ピーチ★ウルフ

満月 兎の助

ハードボイルド

その男、孤高の狼



 ベッドサイドの灯りだけを頼りに、俺はいつものサクソニーブルーのシャツに袖を通した。


「……もういくの?」


 小さく、まだ余韻の抜けきらない甘い声がほの暗い部屋に漂う。


「仕事が残ってる。起こすつもりはなかった」


 ブラックのスーツジャケットを身にまとい、漆黒よりも深いグラサンをかければ準備は完了。俺はこれから修羅の場に赴かねばならない。


「煙草の匂いがしたから……目が覚めたわ」


 そう指摘され、俺は自分の咥え煙草から立ち昇る紫煙を見やった。


 コレは俺を冷静へと導くしるべ。時としてたける感情を押し殺す為に必要不可欠なモノで片時も手離せない。

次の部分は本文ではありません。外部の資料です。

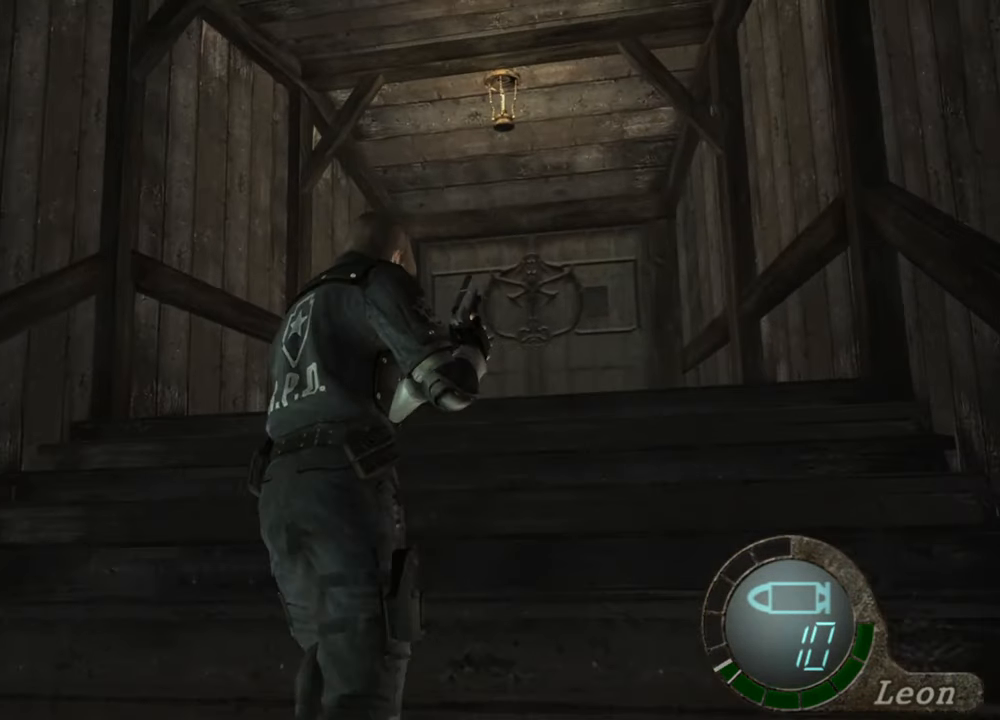
{"keys": ["e", "shift", "w"], "mouse": [], "events": [[100, "e", "up"], [167, "e", "down"], [234, "e", "up"], [300, "e", "down"], [367, "e", "up"], [434, "e", "down"]]}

 そのせいか、かつてちまたで囁かれた俺の異名は『シガーウルフ』。……青臭い頃の話だが。 

 

「私、今夜はここに泊まっていくわ。明日は仕事オフだし、チェックアウトまで思い切り寝てやるの」

「それがいい。お前もたまにはゆっくり休め」


 同じ女と二度は寝ない。

 そういう主義である俺が、この理賀子りかことはもう……47回同じ夜を過ごしている。

 理賀子の方も何を好き好んで俺のような10近くも歳の離れた、しかも未来など約束できない男と逢うのか自分でもわからないと言っていつも笑うのだ。


 俺の素性を知っている数少ない生きた女……とだけ今は言っておこう。


「待ってよ。おやすみのキスは?」

「…………」


 寡黙に佇んでいると彼女はいたずらな子供のようにベッドから這い出し、その瑞々しい素肌を名残惜しげに投げ出してきた。

 

「……! やだ、またこんなもの内ポケットに入れてる……」


 身体を寄せた時、感触で気付いたのだろう。彼女は俺のスーツの胸元に手のひらを押し当てて、その無機質で硬い感触を確かめる。


「こんなモノ持ち歩いて、もし誰かに知られたら」

「触るな。怪我をしたくなければ」


 こちらを見上げる瞳が複雑に揺れる。

 俺の身を案じてなのか、巻き込まれては面倒という思いなのか。どちらにしても見つかるようなドジは踏まない。


「わかってるわ……。でもあまり無茶はしないで」


 理賀子は俺の頬に労うようなキスを与えて、静かに送り出してくれる。


「あ、それから桃さん。今日こそ半分置いていってよね、ホテル代」

「…………」


 片眉を上げ、俺は細く長い煙を吐き出して傍らの灰皿に煙草を押し潰す。


 そして、飢えた狼が獲物を見つけた時のような俊敏さでラブホの部屋を後にした……。